ImageGear for C and C++ on Windows v19.10 - Updated
Concatenation and Alternation
User Guide > How to Work with... > OCR > Technical Specifications > Regular Expressions > Anatomy of a Regular Expression > Concatenation and Alternation

To describe a target field of more than one character length, you need to put together several atoms with possible multipliers. This operation is called concatenation, and its operator is implicit in regular expressions. This is analogous to the implicit multiplication operator in algebra, when you write something like 2xy. For example, there is an implicit concatenation operator between 'S' and '/' or between ' *' and '[A-Z]' in the serial number matching regular expression example in the Using Regular Expressions in the User Dictionary section.

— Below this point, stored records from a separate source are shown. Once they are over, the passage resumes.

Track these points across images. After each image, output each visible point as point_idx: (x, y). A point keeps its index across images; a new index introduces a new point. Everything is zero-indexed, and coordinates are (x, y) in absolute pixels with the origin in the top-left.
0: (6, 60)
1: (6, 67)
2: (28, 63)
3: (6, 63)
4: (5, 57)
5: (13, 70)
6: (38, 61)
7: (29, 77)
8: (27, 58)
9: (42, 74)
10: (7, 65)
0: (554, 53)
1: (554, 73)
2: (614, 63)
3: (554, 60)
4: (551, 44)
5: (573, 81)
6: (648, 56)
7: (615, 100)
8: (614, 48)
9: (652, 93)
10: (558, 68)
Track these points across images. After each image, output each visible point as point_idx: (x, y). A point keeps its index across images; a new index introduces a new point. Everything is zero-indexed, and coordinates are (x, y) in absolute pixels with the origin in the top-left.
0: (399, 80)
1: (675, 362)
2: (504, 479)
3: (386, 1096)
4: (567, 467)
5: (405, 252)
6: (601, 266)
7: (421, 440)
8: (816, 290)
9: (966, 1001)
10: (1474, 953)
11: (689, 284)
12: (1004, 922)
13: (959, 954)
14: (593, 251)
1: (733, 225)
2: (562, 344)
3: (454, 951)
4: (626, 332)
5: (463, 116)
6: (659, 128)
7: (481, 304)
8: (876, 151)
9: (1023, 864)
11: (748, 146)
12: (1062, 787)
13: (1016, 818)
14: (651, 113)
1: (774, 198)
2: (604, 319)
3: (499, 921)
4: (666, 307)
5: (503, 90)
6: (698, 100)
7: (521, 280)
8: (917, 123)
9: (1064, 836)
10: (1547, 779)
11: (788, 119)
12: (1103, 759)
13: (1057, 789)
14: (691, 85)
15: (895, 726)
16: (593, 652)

The vertical bar ('|') operator used in regular expressions is analogous to the additive operator in algebra, as in 2xy+3z. When you concatenate atoms with or without multipliers you generate an alternative or branch. Then you can put together such alternatives using the vertical bar ('|') to build a regular expression that can match more complex targets. For example, 'DOC|RTF' matches target fields containing either DOC or RTF. Sometimes you need to use parentheses, just like in algebra, to express more complicated cases. To match filenames with extensions of either DOC or RTF, you would write '.*\.(DOC|RTF)' (note the backslash before the second dot, which specifies the actual dot character, not 'any character'). This expression is analogous to the algebraic expression of 2x(y+z). Had we written it without the parentheses, '.*\.DOC|RTF', this regular expression would not match something like MY.RTF, but would match MY.DOC or RTF alone.